In the records below, reproduce word for word the lines beginning with the line that contains "Un hombre pasó 15 años con un lápiz dentro" and continuing through the line that contains "Los peces que colonizan el Mediterráneo", including both of those lines.
[Given data Boundary: Start]
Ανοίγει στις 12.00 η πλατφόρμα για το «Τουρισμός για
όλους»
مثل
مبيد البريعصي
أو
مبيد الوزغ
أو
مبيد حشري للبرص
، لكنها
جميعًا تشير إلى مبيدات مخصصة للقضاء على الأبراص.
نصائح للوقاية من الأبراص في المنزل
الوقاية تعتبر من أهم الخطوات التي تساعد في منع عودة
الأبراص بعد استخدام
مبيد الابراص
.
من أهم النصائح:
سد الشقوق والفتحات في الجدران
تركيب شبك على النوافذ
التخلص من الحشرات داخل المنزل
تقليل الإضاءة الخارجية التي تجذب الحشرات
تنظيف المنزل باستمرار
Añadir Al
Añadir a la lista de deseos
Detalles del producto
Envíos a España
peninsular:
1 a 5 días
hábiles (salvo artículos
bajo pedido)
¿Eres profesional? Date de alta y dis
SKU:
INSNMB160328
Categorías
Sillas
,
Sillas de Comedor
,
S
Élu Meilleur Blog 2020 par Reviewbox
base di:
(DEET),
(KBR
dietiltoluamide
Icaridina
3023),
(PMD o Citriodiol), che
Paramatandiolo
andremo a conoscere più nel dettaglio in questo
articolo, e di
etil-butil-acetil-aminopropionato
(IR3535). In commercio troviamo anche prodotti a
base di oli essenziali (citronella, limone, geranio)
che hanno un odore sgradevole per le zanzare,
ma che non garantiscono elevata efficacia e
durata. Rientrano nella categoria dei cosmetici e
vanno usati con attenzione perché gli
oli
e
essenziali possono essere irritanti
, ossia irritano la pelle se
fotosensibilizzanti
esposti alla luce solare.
[Given data Boundary: End]
[Given data Boundary: Start]
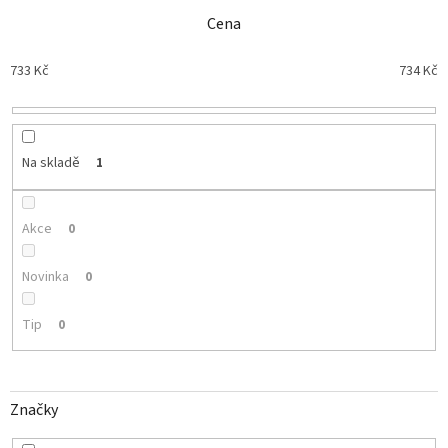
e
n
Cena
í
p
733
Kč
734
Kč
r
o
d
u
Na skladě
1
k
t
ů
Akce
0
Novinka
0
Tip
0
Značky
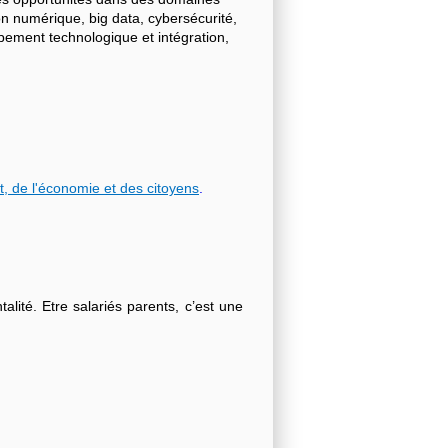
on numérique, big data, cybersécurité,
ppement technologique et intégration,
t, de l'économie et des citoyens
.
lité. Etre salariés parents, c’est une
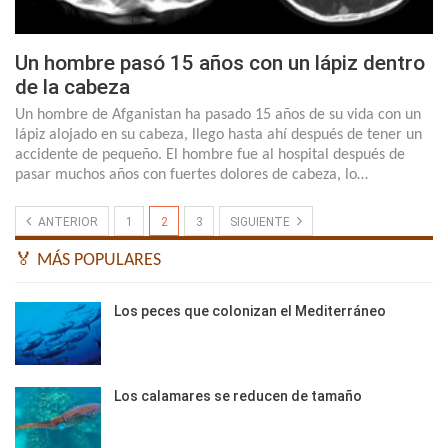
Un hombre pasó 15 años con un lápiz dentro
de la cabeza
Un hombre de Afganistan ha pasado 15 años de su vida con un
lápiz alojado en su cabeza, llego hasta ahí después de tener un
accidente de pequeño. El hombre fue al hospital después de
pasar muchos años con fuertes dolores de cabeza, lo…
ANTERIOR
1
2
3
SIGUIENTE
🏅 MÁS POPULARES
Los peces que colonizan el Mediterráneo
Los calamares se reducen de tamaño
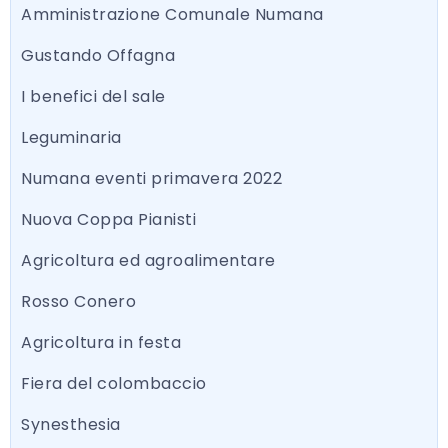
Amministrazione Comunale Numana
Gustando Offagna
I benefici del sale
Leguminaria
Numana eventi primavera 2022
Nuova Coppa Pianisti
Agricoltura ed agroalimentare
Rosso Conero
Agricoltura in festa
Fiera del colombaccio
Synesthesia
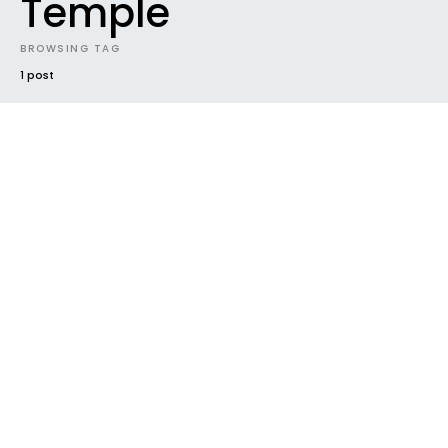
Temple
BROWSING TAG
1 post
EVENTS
[Given data Boundary: End]
** Output **
Un hombre pasó 15 años con un lápiz dentro
de la cabeza
Un hombre de Afganistan ha pasado 15 años de su vida con un
lápiz alojado en su cabeza, llego hasta ahí después de tener un
accidente de pequeño. El hombre fue al hospital después de
pasar muchos años con fuertes dolores de cabeza, lo…
ANTERIOR
1
2
3
SIGUIENTE
🏅 MÁS POPULARES
Los peces que colonizan el Mediterráneo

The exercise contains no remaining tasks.